Lalani Nan’s paintings are transporting — not sure I can tell you why I find them so; not sure I want to.  When words like color, texture, sensuality, abstraction start playing in my brain, I’ve moved away from the paintings.  So, instead, here they are on the Ricco Maresca gallery site.


  1. It struck me that among the paintings I’ve seen of the Madonna and Child in classical western art there was none that I can remember where the Madonna was breastfeeding the infant Jesus, and if there was, her breasts were certainly not displayed as they are in the painting of the Madonna and White Cat. It’s curious that after spending centuries battling the Gnostics who denounced the true flesh of the Christ and taught the worthlessness of human flesh, the western church chose to cover the flesh of Mary as if it was unsuitable for the art it commissioned. It certainly displayed the tortured flesh of the crucified Christ clearly enough. One might think the church’s taste in art almost ran counter to what it preached and fought against in the early centuries of Christianity’s past.

  2. (Somehow your comment got posted here rather than on “From the Shadows into the Limelight” — not sure how that happened…)
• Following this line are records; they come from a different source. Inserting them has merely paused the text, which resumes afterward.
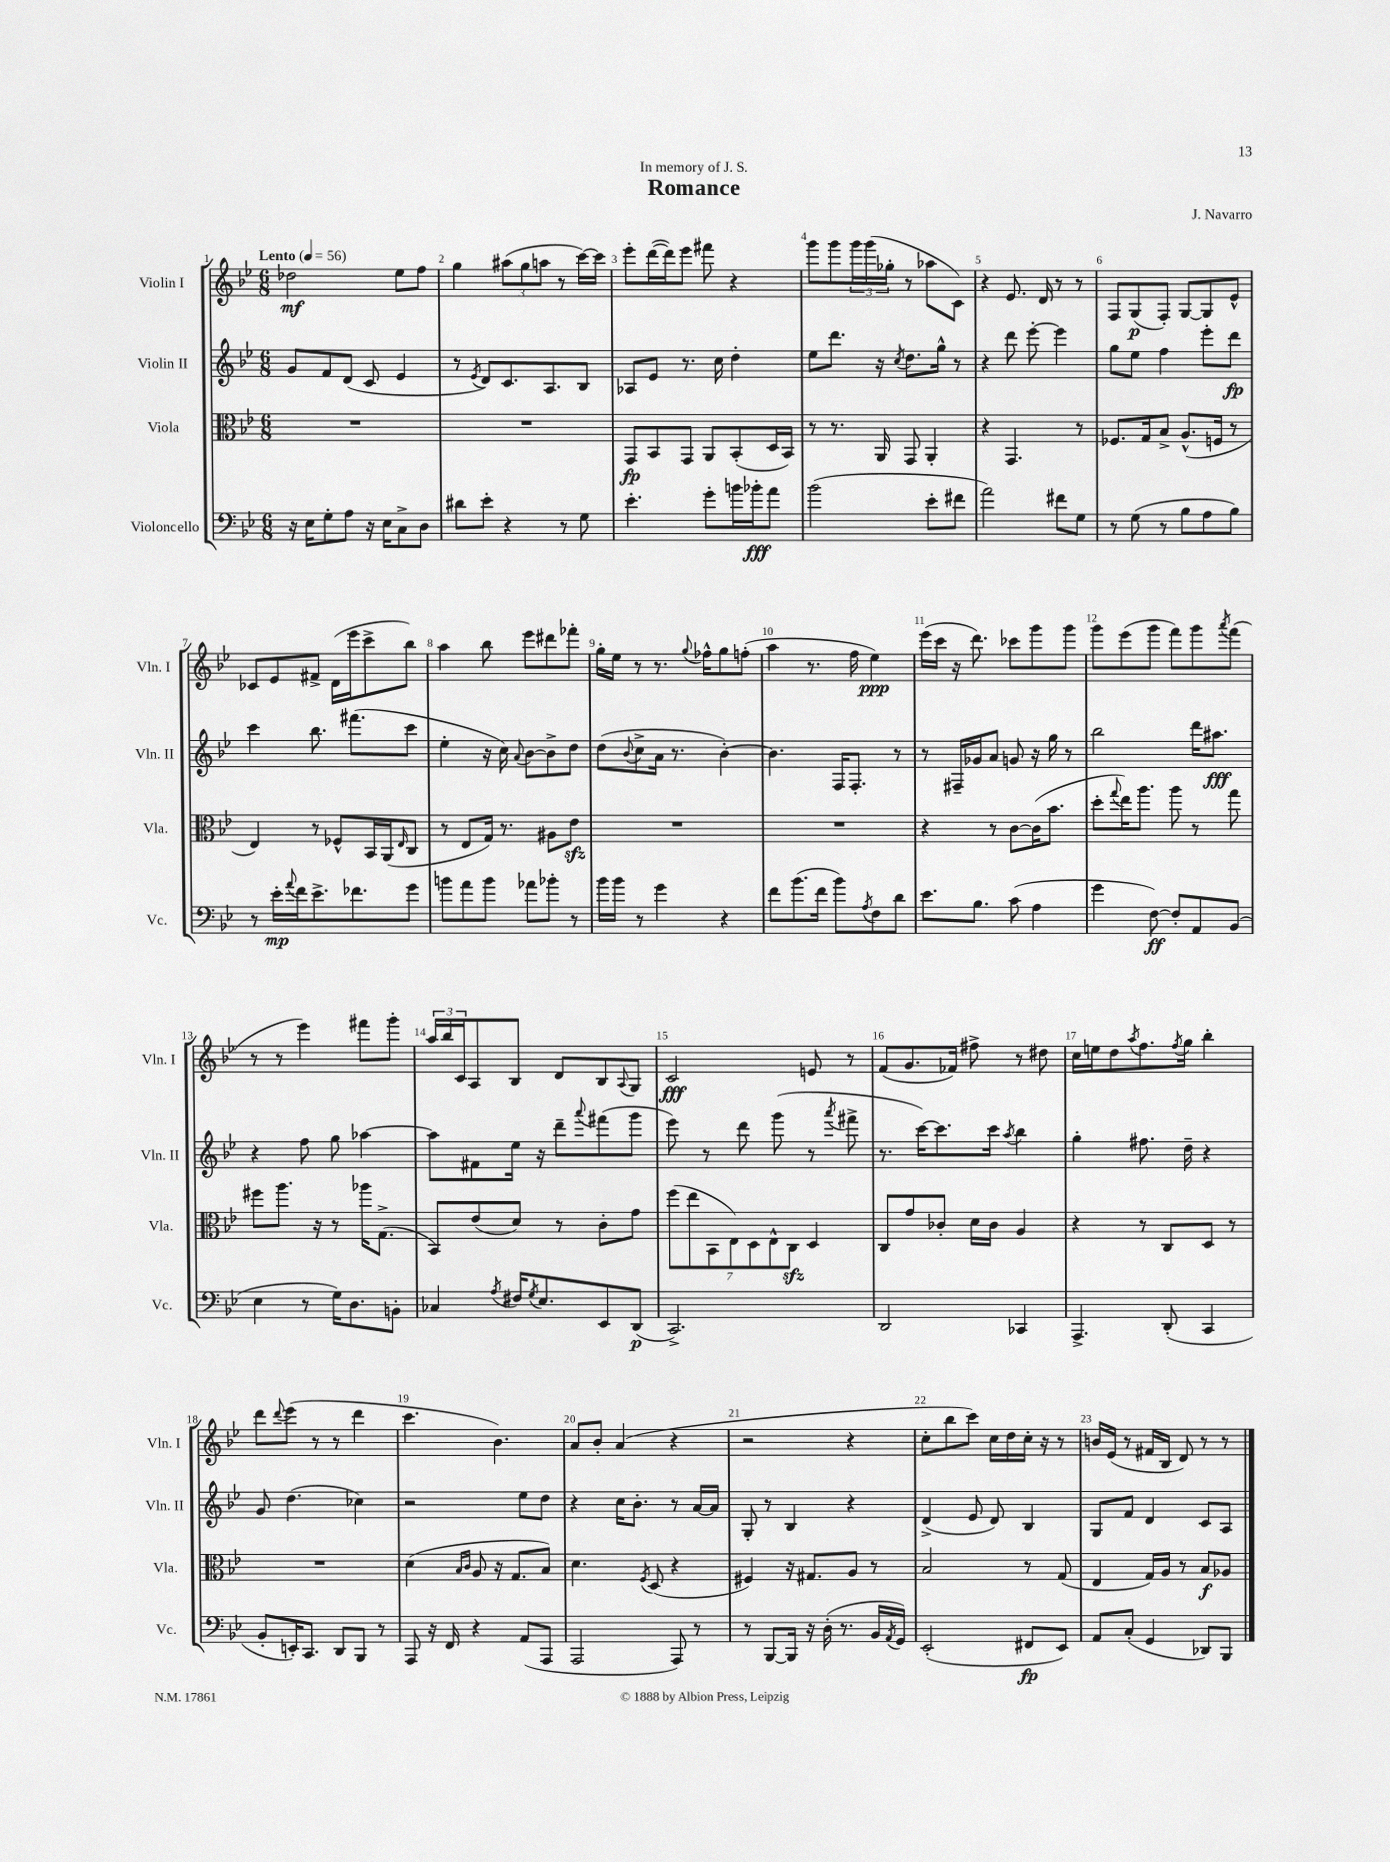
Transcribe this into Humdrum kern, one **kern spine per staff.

**kern	**kern	**kern	**kern
*staff4	*staff3	*staff2	*staff1
*clefF4	*clefC3	*clefG2	*clefG2
*k[b-e-]	*k[b-e-]	*k[b-e-]	*k[b-e-]
*M6/8	*M6/8	*M6/8	*M6/8
*MM56	*MM56	*MM56	*MM56
16r	2.r	8g	2dd-
16E-	.	.	.
8G'	.	8f	.
8A	.	(8d	.
16r	.	8c	.
16E-	.	.	.
8C^	.	4e-	8ee-
8D	.	.	8ff
=	=	=	=
8d#	2.r	8r	4gg
.	.	8qe-	.
8e-'	.	8d)	.
4r	.	8.c	(12aa#
.	.	.	12gg
.	.	.	12aa
.	.	8.A	.
8r	.	.	8r
8G	.	8B-	[16ccc)
.	.	.	16ccc]
=	=	=	=
4.e-'	8GG	8A-	8eee-'
.	8BB-	8e-	([16ddd
.	.	.	16ddd])
.	8GG	8.r	8eee-
8g'	8AA	.	8fff#
.	.	16cc	.
16b	(8BB-'	4dd'	4r
16b-'	.	.	.
8a	16D	.	.
.	16BB-)	.	.
=	=	=	=
(2b-	8r	8ee-	8ggg
.	8.r	8.ddd	8ggg
.	.	.	24ggg
.	.	.	(24ggg
.	16AA	16r	.
.	.	.	24gg-'
.	.	8qcc	.
.	8GG	8.dd	8r
8e-'	4AA'	.	8aa-
.	.	16gg^^	.
8f#	.	8r	8c)
=	=	=	=
2a)	4r	4r	4r
.	4.GG	8ddd	8.e-
.	.	[8eee-'	.
.	.	.	16d
8f#	.	4eee-]	8r
8G	8r	.	8r
=	=	=	=
8r	8.F-	8gg	8F
(8G	.	8ee-	(8G
.	16G	.	.
8r	8B-^	4ff	8F')
8B-	(8.A^^	.	[8G
8A	.	8eee-'	8G]
.	16F	.	.
8B-)	8r	8ddd	8e-^^
=	=	=	=
8r	4E-)	4ccc	8c-
16e-'	.	.	8e-
8qqa	.	.	.
16f	.	.	.
8.e-^	8r	8.bb-	8f#^
.	8F-^^	.	(16d
8.f-	.	(8.fff#	16eee-
.	16BB-	.	8ccc^
.	(16AA	.	.
.	16qqE-	.	.
8g	8C	8ccc	8bb-)
=	=	=	=
8b	8r	4ee-'	4aa
8a	8E-	.	.
8b	16G)	16r	8bb-
.	8.r	16cc)	.
.	.	8qqa	.
8a-	.	[8b-	8eee-
8b-'	8A#	8b-^]	8ddd#
8r	8e-	8dd	8fff-'
=	=	=	=
16b-	2.r	(8dd	16gg'
16b-	.	.	16ee-
.	.	8qqb-	.
8r	.	8cc^	8r
4g	.	16a	8.r
.	.	8.r	.
.	.	.	8qqgg
.	.	.	16ff-^^
4r	.	[4b-')	8gg
.	.	.	(8ff'
=	=	=	=
8f	2.r	4.b-]	4aa
(8.b-	.	.	.
.	.	.	8.r
16f	.	.	.
8b-)	.	16F	.
.	.	8.F'	16ff
8qA	.	.	.
8F	.	.	4ee-)
8d	.	8r	.
=	=	=	=
8.e-	4r	8r	(16eee-
.	.	.	16ccc
.	.	16F#~	16r
8.B-	.	16g-	8.ddd)
.	8r	8a	.
(8c	[8c	8g	8ccc-
4A	(16c]	16r	8ggg
.	8.b-	16gg	.
.	.	8r	8ggg
=	=	=	=
4g	8dd'	2bb-	8ggg
.	8qqgg	.	.
.	16ee-)	.	(8eee-
.	8.aa	.	.
[8F)	.	.	8ggg
8F']	8aa	.	8fff)
8AA	8r	16ddd	8ggg
.	.	8.aa#	.
.	.	.	8qaaa
(8BB-	8gg	.	(8fff
=	=	=	=
4E-	8ff#	4r	8r
.	8.aa	.	8r
8r	.	8ff	4eee-)
.	16r	.	.
16G)	8r	8gg	.
8.D	.	.	.
.	16aa-	[4aa-	8fff#
.	(8.G^	.	.
8BB'	.	.	8ggg'
=	=	=	=
4C-	8BB-)	8aa-]	24aa
.	.	.	24bb-
.	.	.	24c
.	(8e-	8f#	8A
8qA	.	.	.
16F#	8d)	16ee-	8B-
8qG	.	.	.
8.E-	.	16r	.
.	8r	8ddd~	8d
.	.	8qqaaa	.
8EE-	8c'	(8fff#	8B-
.	.	.	8qqA
(8DD	8g	8ggg	8G
=	=	=	=
2.CC^)	(14ff	8eee-)	2c
.	14ee-	.	.
.	.	8r	.
.	14BB-	.	.
.	14E-)	.	.
.	.	8ddd	.
.	14D	.	.
.	14E-^^	.	.
.	.	(8ggg	.
.	14C	.	.
.	4D	8r	8e
.	.	8qaaa	.
.	.	8fff#^	8r
=	=	=	=
2DD	8C	8.r	(8f
.	8g	.	8.g
.	.	[16ccc)	.
.	8c-'	8.ccc]	.
.	.	.	16f-)
.	16d	.	8ff#^
.	16c-	16ccc	.
.	.	8qaa	.
4CC-	4A	4bb-	8r
.	.	.	8dd#
=	=	=	=
4.AAA^	4r	4gg'	16cc
.	.	.	16ee
.	.	.	8dd
.	.	.	8qaa
.	8r	8.ff#	8.ff
(8DD'	8C	.	.
.	.	.	8qff
.	.	16dd~	16gg
4CC	8D	4r	4bb-'
.	8r	.	.
=	=	=	=
8BB-'	2.r	8g	8ddd
.	.	.	8qqddd
16EE')	.	(4.dd	(8eee-
8.CC	.	.	.
.	.	.	8r
8DD	.	.	8r
8BBB-	.	4cc-)	4ddd
8r	.	.	.
=	=	=	=
8AAA	(4d	2r	4.ccc
16r	.	.	.
16FF	.	.	.
.	16qqB-	.	.
.	16qqc	.	.
4r	8A	.	.
.	16r	.	4.b-)
.	8.G	.	.
(8AA	.	8ee-	.
8AAA	8B-)	8dd	.
=	=	=	=
2AAA	4.d	4r	8a
.	.	.	8b-'
.	.	16cc	(4a
.	.	8.b-'	.
.	8qF	.	.
.	(8D	.	.
8AAA)	4r	8r	4r
8r	.	[16a	.
.	.	16a]	.
=	=	=	=
8r	4F#)	8G'	2r
[8BBB-	.	8r	.
16BBB-]	16r	4B-	.
16r	8.G#	.	.
(16D'	.	.	.
8.r	.	.	.
.	8A	4r	4r
16BB-	8r	.	.
8qAA	.	.	.
16GG)	.	.	.
=	=	=	=
(2EE-'	2B-	(4d^	8cc'
.	.	.	8bb-
.	.	8e-	8ccc)
.	.	8d)	16cc
.	.	.	16dd
8FF#	8r	4B-	16cc'
.	.	.	16r
8EE-)	(8G	.	8r
=	=	=	=
8AA	4E-	8G	16b
.	.	.	(16e-
(8C'	.	8f	8r
4GG	16G)	4d	16f#
.	16A	.	16B-
.	8r	.	8d)
8DD-)	8B-	8c	8r
8BBB-	8A-	8A	8r
==	==	==	==
*-	*-	*-	*-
    I agree, Bob: it is not uncommon to see Madonnas with one breast exposed as she nurses her child, but this frontal, double-exposure is rather remarkable. I would assume that this is because breasts in India were not covered as assiduously as they were in Europe — not until the British arrived, that is. So perhaps in looking at European prints as a model, the painter felt it was only natural to uncover both breasts. Or perhaps that is the way the Indian painter remembered the print he saw… Glad you pointed this out because I had not focused on that at all.